▶ What this task involves
Leaving out all pictures, give again each line exactly, from the start of the listing through the line that contains "[1050,644,1065,651] -- -> (360, 751) //".
────────
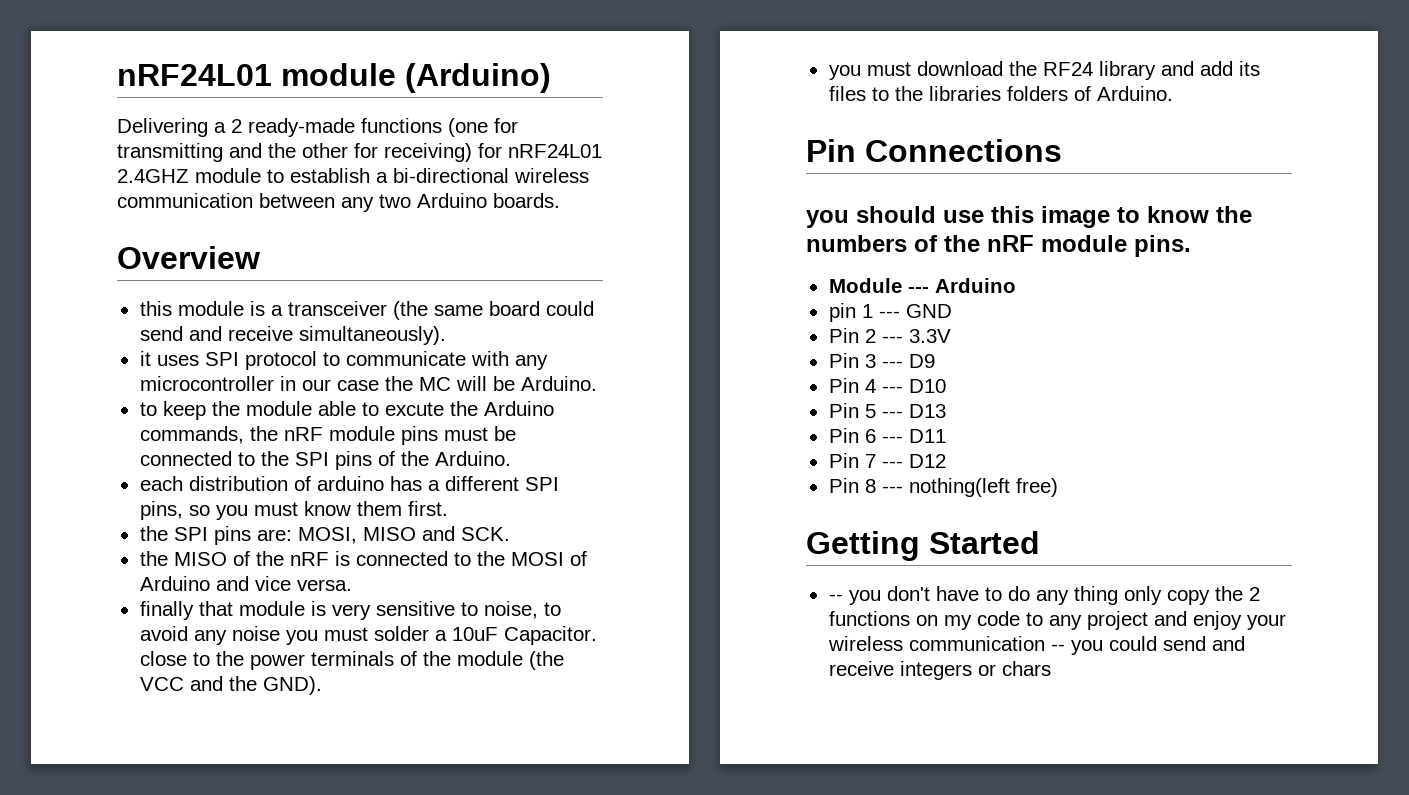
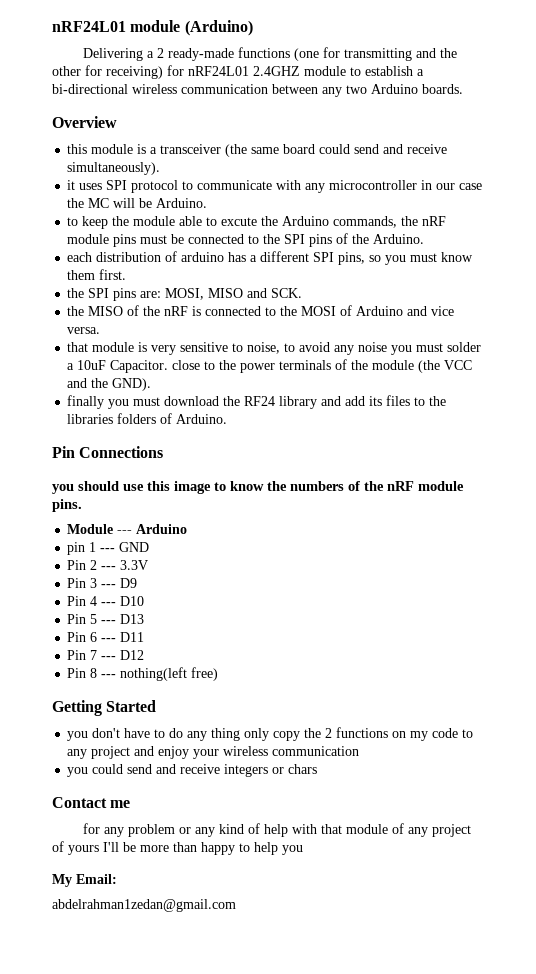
[139,601,194,620] finally -> (101, 330) none
(322, 685) none -> [67,395,105,409] finally
[828,594,843,601] -- -> (157, 706) none
[1050,644,1065,651] -- -> (360, 751) //
(1051, 668) none -> [52,797,131,808] [83,823,472,837] [52,841,303,855] [52,874,117,887] [52,899,236,912] // Contact me // for any problem or any kind of help with that module of any project of yours I'll be more than happy to help you // My Email: // abdelrahman1zedan@gmail.com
────────
▶ Your solution
[139,601,194,620] finally -> (101, 330) none
(322, 685) none -> [67,395,105,409] finally
[828,594,843,601] -- -> (157, 706) none
[1050,644,1065,651] -- -> (360, 751) //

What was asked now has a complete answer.